Die letzten Berichte über die Verkaufszahlen von iPhone 4 und iPad 2 sind durchaus beeindruckend. Beim iPhone 4 war das erste Quartal dieses Jahres sogar stärker als das letzte Quartal 2010 (inkl. Weihnachtsgeschäft). Laut Digitimes könnte sich das im aktuellen Quartal allerdings ändern. Es soll deutlich schwächer ausfallen. Dies soll aber nicht am verminderten Interesse an den Apple-Produkten liegen, sondern es scheint eher Probleme mit Arbeitern in Asien und bei der Produktion geben.

Es wurde schon vor ca. 4 Wochen von Brancheninsidern vermutet, dass auf Grund der Japan-Katastrophe Engpässe, bei der für die Produktion benötigten Materialien, entstehen könnten. Dieser Fall scheint jetzt einzutreten. Außerdem soll es im chinesischen Foxconn-Werk Chengdu einen Mangel an qualifizierten Arbeitskräften geben. Ob das iPad 2 von diesen umständen betroffen ist, ist noch nicht klar. Der Großteil der Produktion stammt nämlich aus dem Foxconn Werk in Shenzen.
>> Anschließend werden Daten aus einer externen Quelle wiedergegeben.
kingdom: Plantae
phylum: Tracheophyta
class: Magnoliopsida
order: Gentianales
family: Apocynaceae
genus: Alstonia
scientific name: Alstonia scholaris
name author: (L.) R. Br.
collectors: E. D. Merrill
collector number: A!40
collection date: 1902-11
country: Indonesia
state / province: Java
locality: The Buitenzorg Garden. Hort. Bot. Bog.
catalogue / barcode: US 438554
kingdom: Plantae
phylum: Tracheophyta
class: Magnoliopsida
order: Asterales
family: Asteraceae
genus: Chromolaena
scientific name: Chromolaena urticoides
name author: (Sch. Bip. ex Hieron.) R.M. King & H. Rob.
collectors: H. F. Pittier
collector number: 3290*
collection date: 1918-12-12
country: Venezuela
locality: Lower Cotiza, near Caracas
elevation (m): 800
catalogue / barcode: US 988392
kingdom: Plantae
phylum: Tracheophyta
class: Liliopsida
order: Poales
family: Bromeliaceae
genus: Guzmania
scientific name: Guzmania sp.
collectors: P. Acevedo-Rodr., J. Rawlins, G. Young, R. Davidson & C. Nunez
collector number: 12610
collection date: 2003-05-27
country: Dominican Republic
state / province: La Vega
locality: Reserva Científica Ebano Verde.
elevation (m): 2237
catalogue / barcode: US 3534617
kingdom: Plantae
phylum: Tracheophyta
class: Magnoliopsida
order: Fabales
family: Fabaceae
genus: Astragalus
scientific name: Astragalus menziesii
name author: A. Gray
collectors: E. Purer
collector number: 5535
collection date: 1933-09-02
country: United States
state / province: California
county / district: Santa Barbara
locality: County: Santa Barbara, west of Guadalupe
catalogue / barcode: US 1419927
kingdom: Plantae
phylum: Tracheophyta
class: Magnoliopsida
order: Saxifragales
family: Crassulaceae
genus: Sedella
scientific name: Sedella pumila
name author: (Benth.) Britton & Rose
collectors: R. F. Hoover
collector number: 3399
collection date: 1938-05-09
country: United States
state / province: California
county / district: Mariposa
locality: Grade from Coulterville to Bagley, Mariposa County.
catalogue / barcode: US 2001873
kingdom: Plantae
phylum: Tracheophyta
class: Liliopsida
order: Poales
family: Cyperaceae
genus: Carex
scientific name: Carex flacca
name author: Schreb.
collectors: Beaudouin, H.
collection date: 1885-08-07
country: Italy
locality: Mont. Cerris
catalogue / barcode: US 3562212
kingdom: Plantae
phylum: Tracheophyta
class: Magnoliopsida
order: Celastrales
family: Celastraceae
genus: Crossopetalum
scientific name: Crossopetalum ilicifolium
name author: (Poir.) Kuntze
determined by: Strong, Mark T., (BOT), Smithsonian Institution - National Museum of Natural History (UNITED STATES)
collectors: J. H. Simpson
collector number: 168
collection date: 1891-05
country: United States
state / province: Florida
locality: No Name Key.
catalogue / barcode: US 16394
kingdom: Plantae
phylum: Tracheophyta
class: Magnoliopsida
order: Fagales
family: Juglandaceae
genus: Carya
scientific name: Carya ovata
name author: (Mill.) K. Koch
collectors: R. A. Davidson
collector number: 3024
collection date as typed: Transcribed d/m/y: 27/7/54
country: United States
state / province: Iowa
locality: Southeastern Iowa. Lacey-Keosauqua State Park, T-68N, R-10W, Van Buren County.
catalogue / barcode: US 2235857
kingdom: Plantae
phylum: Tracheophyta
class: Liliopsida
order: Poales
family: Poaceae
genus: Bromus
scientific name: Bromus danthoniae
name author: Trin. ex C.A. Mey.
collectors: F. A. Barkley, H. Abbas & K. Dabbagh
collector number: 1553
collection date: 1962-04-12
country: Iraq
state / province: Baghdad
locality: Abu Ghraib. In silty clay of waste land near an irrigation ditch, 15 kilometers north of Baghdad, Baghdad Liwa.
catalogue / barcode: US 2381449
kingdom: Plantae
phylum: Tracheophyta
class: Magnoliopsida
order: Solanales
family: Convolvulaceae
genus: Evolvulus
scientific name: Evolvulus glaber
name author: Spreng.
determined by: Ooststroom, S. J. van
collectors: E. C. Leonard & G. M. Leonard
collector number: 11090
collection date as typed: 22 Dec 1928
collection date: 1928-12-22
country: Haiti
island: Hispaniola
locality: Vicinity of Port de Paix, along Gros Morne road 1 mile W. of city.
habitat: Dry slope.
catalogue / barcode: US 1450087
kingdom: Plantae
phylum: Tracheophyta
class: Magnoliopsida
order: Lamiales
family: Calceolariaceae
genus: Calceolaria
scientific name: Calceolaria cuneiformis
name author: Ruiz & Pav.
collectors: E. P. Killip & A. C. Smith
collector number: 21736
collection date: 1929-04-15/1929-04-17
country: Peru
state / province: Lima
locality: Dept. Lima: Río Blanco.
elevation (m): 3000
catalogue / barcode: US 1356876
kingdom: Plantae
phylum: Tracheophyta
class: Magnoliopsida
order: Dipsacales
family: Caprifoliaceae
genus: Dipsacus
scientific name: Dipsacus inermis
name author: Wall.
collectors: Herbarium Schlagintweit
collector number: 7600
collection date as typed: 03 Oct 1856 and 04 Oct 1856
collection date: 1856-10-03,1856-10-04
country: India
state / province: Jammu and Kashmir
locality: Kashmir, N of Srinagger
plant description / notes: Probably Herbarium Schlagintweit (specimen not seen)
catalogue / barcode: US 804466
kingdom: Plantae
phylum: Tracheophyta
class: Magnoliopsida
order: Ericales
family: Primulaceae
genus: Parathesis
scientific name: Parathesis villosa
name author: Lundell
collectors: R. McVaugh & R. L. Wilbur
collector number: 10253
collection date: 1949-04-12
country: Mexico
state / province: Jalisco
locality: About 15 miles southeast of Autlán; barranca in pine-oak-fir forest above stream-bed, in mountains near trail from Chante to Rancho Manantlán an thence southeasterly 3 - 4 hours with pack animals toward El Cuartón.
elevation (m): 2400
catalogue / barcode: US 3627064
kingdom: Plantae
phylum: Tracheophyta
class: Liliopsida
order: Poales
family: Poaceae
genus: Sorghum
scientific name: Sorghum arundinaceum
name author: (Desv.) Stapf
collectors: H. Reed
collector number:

Als weiterer Grund für eventuelle Lieferengpässe werden im Bericht von Digitimes die Probleme mit der Stromnetz in Japan genannt. Bekanntlich mussten einige Zulieferer von Foxconn ihre Werke auf Grund der Katastrophe schließen. Foxconn wollte bis jetzt zur ganzen Thematik noch keine Stellungnahme abgeben.

Apple wird auf jeden Fall durch die teilweise Verlagerung der Produktion versuchen, die Auswirkungen so gering wie möglich zu halten. Ob diese Situation schlussendlich auf ein Mitgrund für das vermutete spätere Erscheinen des iPhone 5 ist, werden wir wahrscheinlich Anfang Juni auf der WWDC erfahren.